— Begin Provided data —

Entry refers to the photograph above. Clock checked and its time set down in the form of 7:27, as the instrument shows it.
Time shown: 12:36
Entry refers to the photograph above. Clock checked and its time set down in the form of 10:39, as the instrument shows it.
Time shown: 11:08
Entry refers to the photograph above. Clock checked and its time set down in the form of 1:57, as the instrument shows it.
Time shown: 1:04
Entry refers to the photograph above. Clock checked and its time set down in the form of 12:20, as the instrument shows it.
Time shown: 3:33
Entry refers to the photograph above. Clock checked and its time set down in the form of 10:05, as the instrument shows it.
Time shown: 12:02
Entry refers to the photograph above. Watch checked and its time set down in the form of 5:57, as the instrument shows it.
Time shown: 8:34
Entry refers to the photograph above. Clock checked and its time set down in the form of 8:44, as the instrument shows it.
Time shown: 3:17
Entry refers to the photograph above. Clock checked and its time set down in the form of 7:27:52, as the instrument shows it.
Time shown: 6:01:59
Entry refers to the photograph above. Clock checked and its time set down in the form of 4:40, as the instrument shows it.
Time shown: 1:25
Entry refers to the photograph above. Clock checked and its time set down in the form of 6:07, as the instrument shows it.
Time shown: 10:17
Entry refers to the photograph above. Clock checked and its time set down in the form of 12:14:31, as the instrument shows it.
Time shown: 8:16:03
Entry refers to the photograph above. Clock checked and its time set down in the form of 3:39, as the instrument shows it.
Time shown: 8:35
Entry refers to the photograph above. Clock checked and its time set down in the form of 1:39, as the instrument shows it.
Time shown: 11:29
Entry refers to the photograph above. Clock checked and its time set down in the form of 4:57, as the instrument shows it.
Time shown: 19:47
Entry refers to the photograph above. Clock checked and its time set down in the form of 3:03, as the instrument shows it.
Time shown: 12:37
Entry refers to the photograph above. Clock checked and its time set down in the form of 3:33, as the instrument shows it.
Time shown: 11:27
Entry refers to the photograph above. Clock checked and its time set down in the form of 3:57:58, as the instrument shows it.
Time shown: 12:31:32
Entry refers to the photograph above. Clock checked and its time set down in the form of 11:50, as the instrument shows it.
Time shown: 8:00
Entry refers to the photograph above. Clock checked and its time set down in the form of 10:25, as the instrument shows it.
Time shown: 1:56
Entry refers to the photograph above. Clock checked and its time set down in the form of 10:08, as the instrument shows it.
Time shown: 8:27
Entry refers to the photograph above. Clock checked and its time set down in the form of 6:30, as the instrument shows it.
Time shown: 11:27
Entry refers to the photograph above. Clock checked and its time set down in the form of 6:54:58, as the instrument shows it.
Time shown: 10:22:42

— End Provided data —

Reproduce all of the data above word for word, keeping every line in its original order.

**Written answer**
Entry refers to the photograph above. Clock checked and its time set down in the form of 7:27, as the instrument shows it.
Time shown: 12:36
Entry refers to the photograph above. Clock checked and its time set down in the form of 10:39, as the instrument shows it.
Time shown: 11:08
Entry refers to the photograph above. Clock checked and its time set down in the form of 1:57, as the instrument shows it.
Time shown: 1:04
Entry refers to the photograph above. Clock checked and its time set down in the form of 12:20, as the instrument shows it.
Time shown: 3:33
Entry refers to the photograph above. Clock checked and its time set down in the form of 10:05, as the instrument shows it.
Time shown: 12:02
Entry refers to the photograph above. Watch checked and its time set down in the form of 5:57, as the instrument shows it.
Time shown: 8:34
Entry refers to the photograph above. Clock checked and its time set down in the form of 8:44, as the instrument shows it.
Time shown: 3:17
Entry refers to the photograph above. Clock checked and its time set down in the form of 7:27:52, as the instrument shows it.
Time shown: 6:01:59
Entry refers to the photograph above. Clock checked and its time set down in the form of 4:40, as the instrument shows it.
Time shown: 1:25
Entry refers to the photograph above. Clock checked and its time set down in the form of 6:07, as the instrument shows it.
Time shown: 10:17
Entry refers to the photograph above. Clock checked and its time set down in the form of 12:14:31, as the instrument shows it.
Time shown: 8:16:03
Entry refers to the photograph above. Clock checked and its time set down in the form of 3:39, as the instrument shows it.
Time shown: 8:35
Entry refers to the photograph above. Clock checked and its time set down in the form of 1:39, as the instrument shows it.
Time shown: 11:29
Entry refers to the photograph above. Clock checked and its time set down in the form of 4:57, as the instrument shows it.
Time shown: 19:47
Entry refers to the photograph above. Clock checked and its time set down in the form of 3:03, as the instrument shows it.
Time shown: 12:37
Entry refers to the photograph above. Clock checked and its time set down in the form of 3:33, as the instrument shows it.
Time shown: 11:27
Entry refers to the photograph above. Clock checked and its time set down in the form of 3:57:58, as the instrument shows it.
Time shown: 12:31:32
Entry refers to the photograph above. Clock checked and its time set down in the form of 11:50, as the instrument shows it.
Time shown: 8:00
Entry refers to the photograph above. Clock checked and its time set down in the form of 10:25, as the instrument shows it.
Time shown: 1:56
Entry refers to the photograph above. Clock checked and its time set down in the form of 10:08, as the instrument shows it.
Time shown: 8:27
Entry refers to the photograph above. Clock checked and its time set down in the form of 6:30, as the instrument shows it.
Time shown: 11:27
Entry refers to the photograph above. Clock checked and its time set down in the form of 6:54:58, as the instrument shows it.
Time shown: 10:22:42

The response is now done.